Plagiarism, however, has not been a major part of ORI’s work. Although it does look into some plagiarism cases, it hasn’t made a plagiarism finding since 2013. Partin told Science magazine that “comments from the research community” endorse her idea of taking “a fresh look” at plagiarism.
ORI made news in 2014, when David Wright, the director at the time, quit and blasted the HHS bureaucracy in a resignation letter that called it “profoundly dysfunctional.” In the letter, obtained by ScienceInsider, Wright called his post “the very worst job I have ever had” and said the bureaucracy left him “offended as a taxpayer.”

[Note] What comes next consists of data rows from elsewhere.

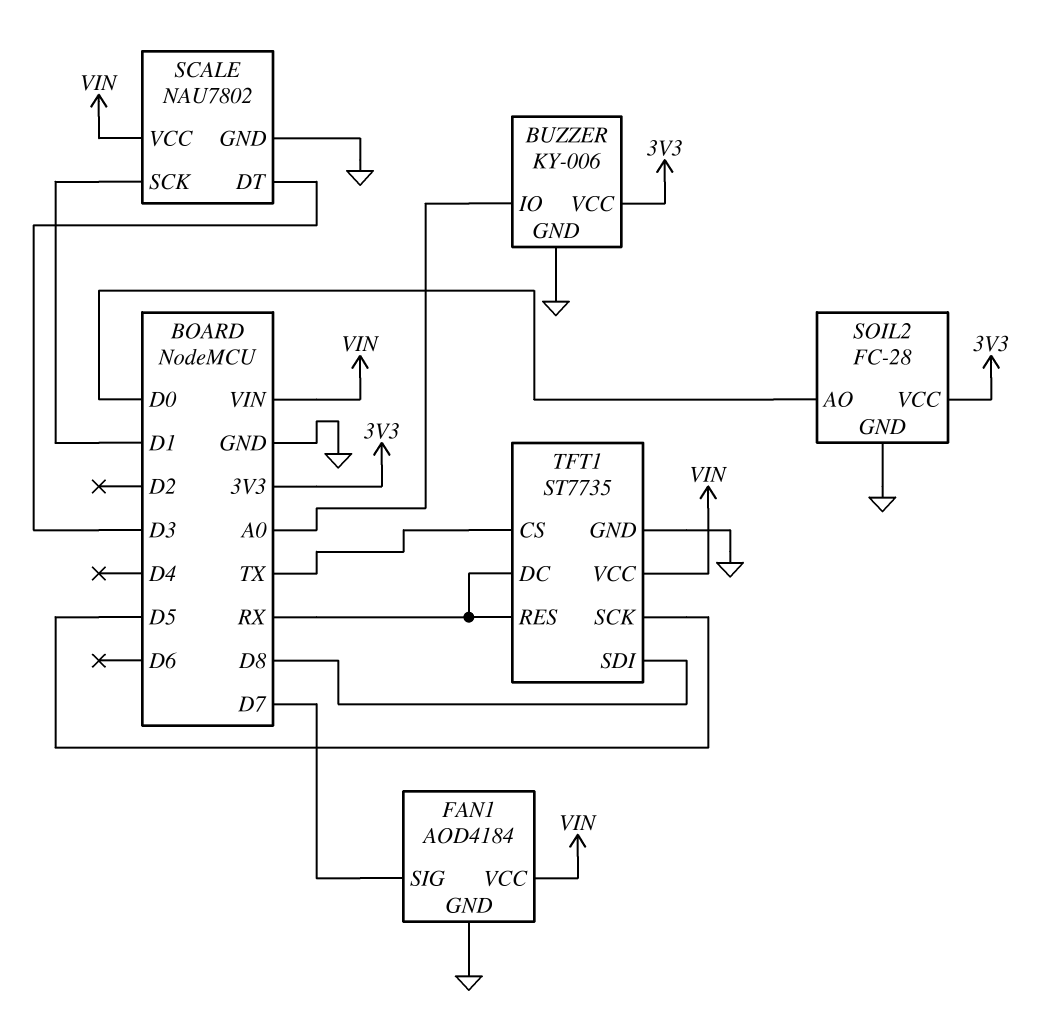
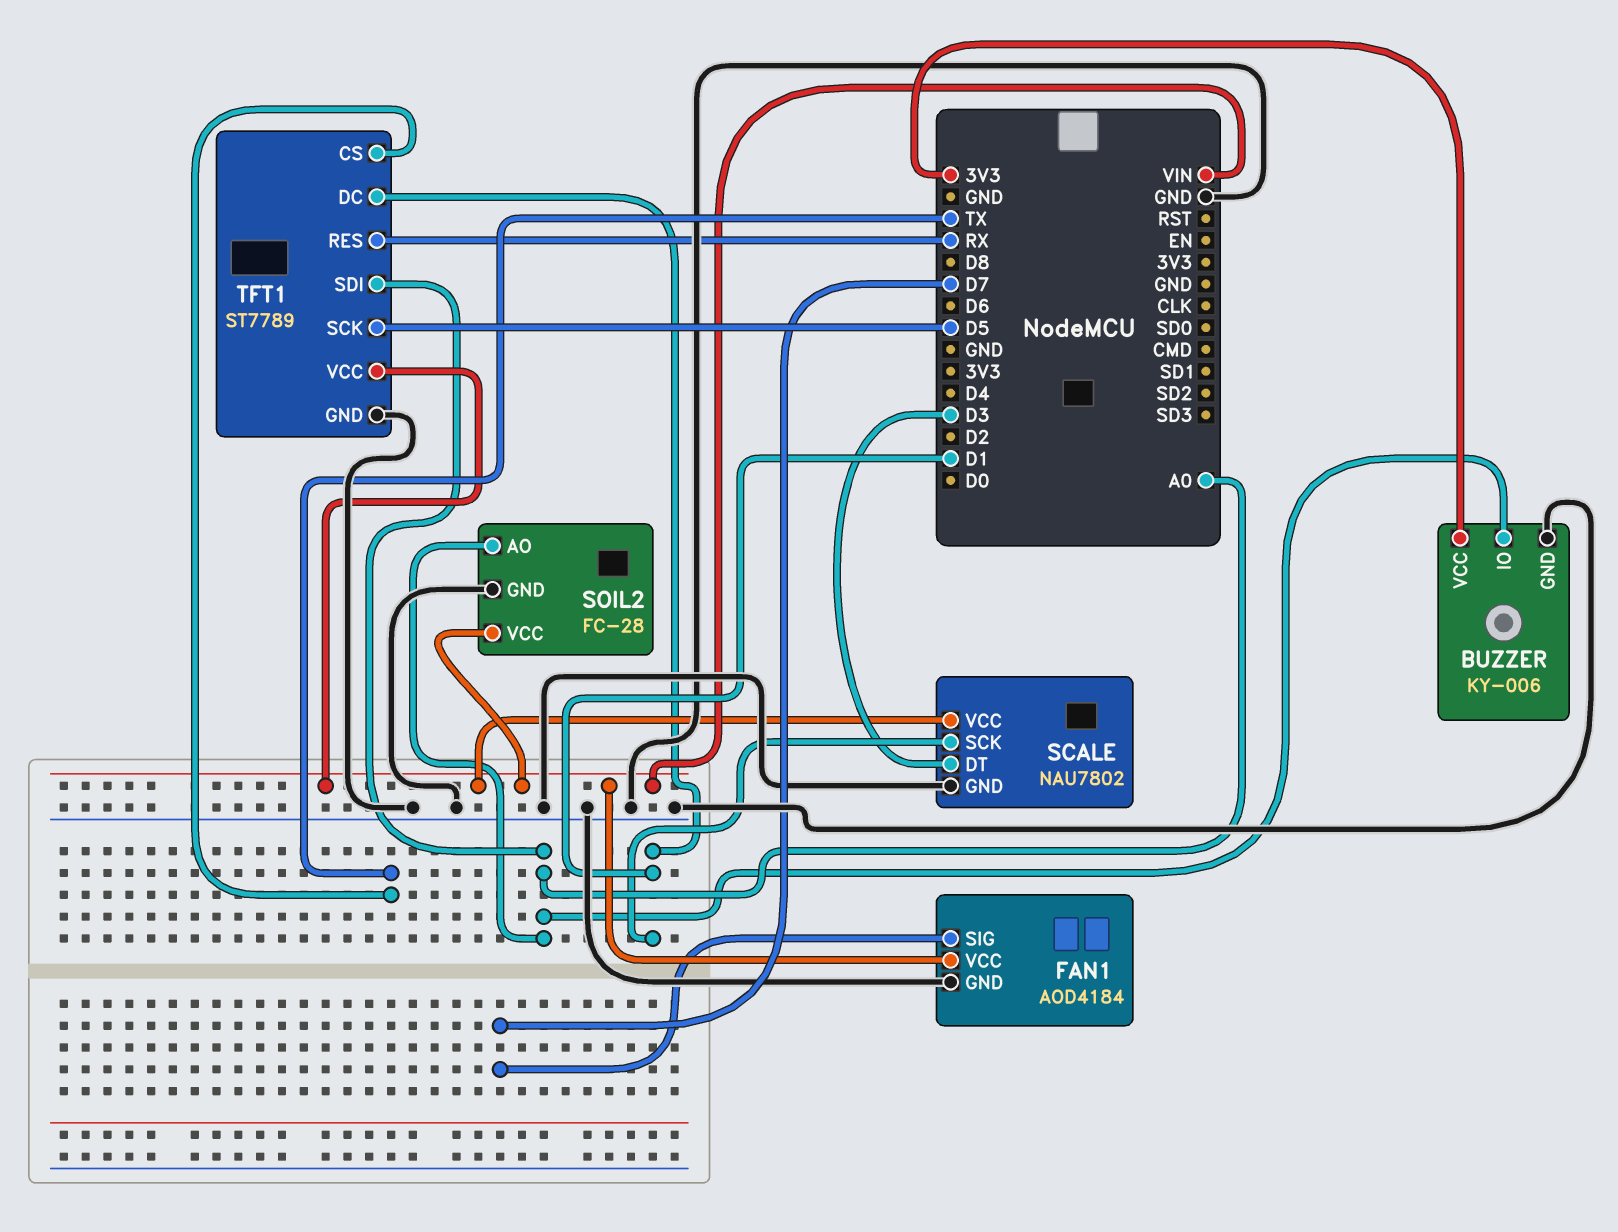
SOIL2 pin AO: D0 -> A0
SOIL2 pin VCC: 3V3 -> VIN
TFT1: ST7735 -> ST7789
TFT1 pin DC: RX -> D1
TFT1 pin SDI: D8 -> A0

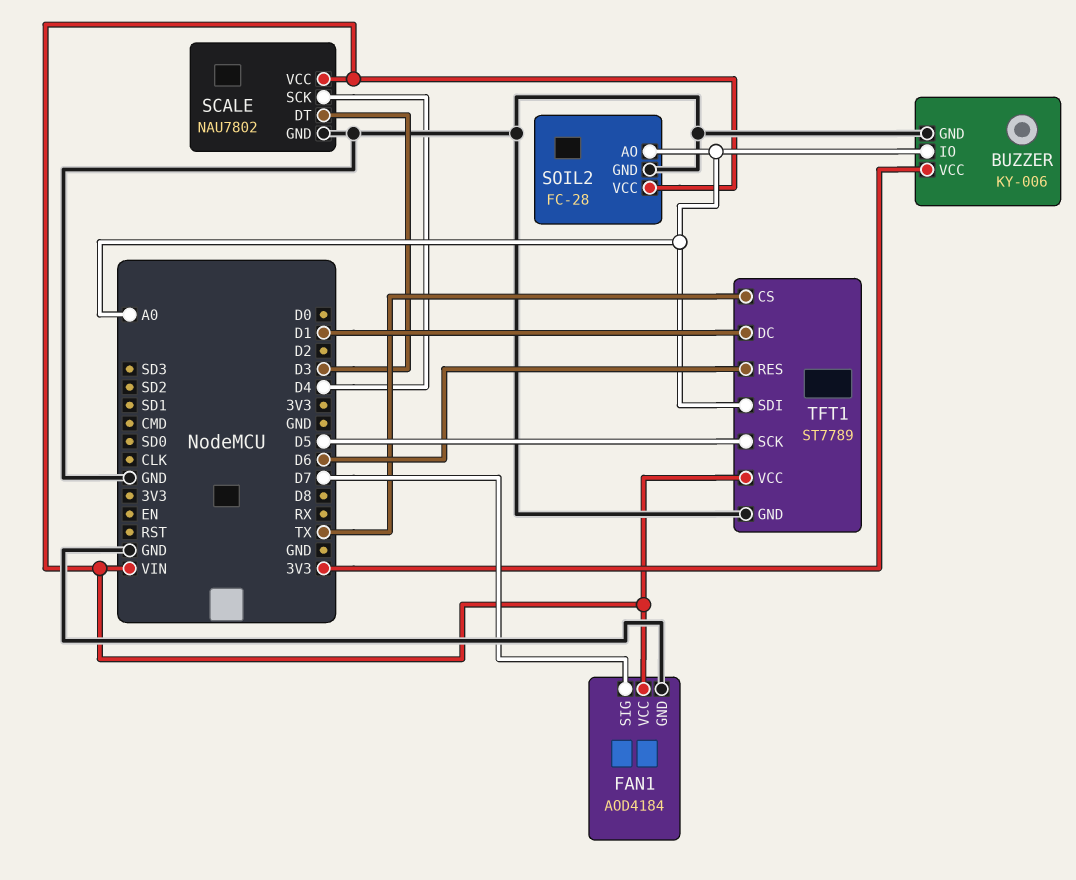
SCALE pin SCK: D1 -> D4
TFT1 pin RES: RX -> D6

It’s not clear whether Partin was brought in to clean house at ORI and how far the conflict extends beyond the typical difficulties that can arise when a new chief takes over an organization full of established staff members. Partin arrived after a long tenure as a research integrity officer at Colorado State University and brought her acting deputy, Scott Moore, over from the National Science Foundation.
In their May 10 letter, the investigators said they were shocked that “Partin has in such a short time apparently concluded that she cannot work with either” or that she “believes it likely and possibly best that they both leave ORI.”
One of the division heads declined to discuss the situation and the other did not return telephone calls to her office.
Partin told Science magazine that researchers and integrity officers from other organizations find the office’s staff accessible but would like cases closed more quickly, and need more “guidance on some technical issues related to their investigations of allegations of research misconduct.”
It would take some time to replace the expertise of staff members if there were a major exodus, said Steneck, an emeritus professor of history at the University of Michigan and founder of the World Conferences on Research Integrity.
“I know what’s going on,” said Steneck, who also has worked as a contractor at ORI. “I know a lot of the people and it’s a very unfortunate situation. I wish they could get together and work their way through this and keep on with the experience they have.”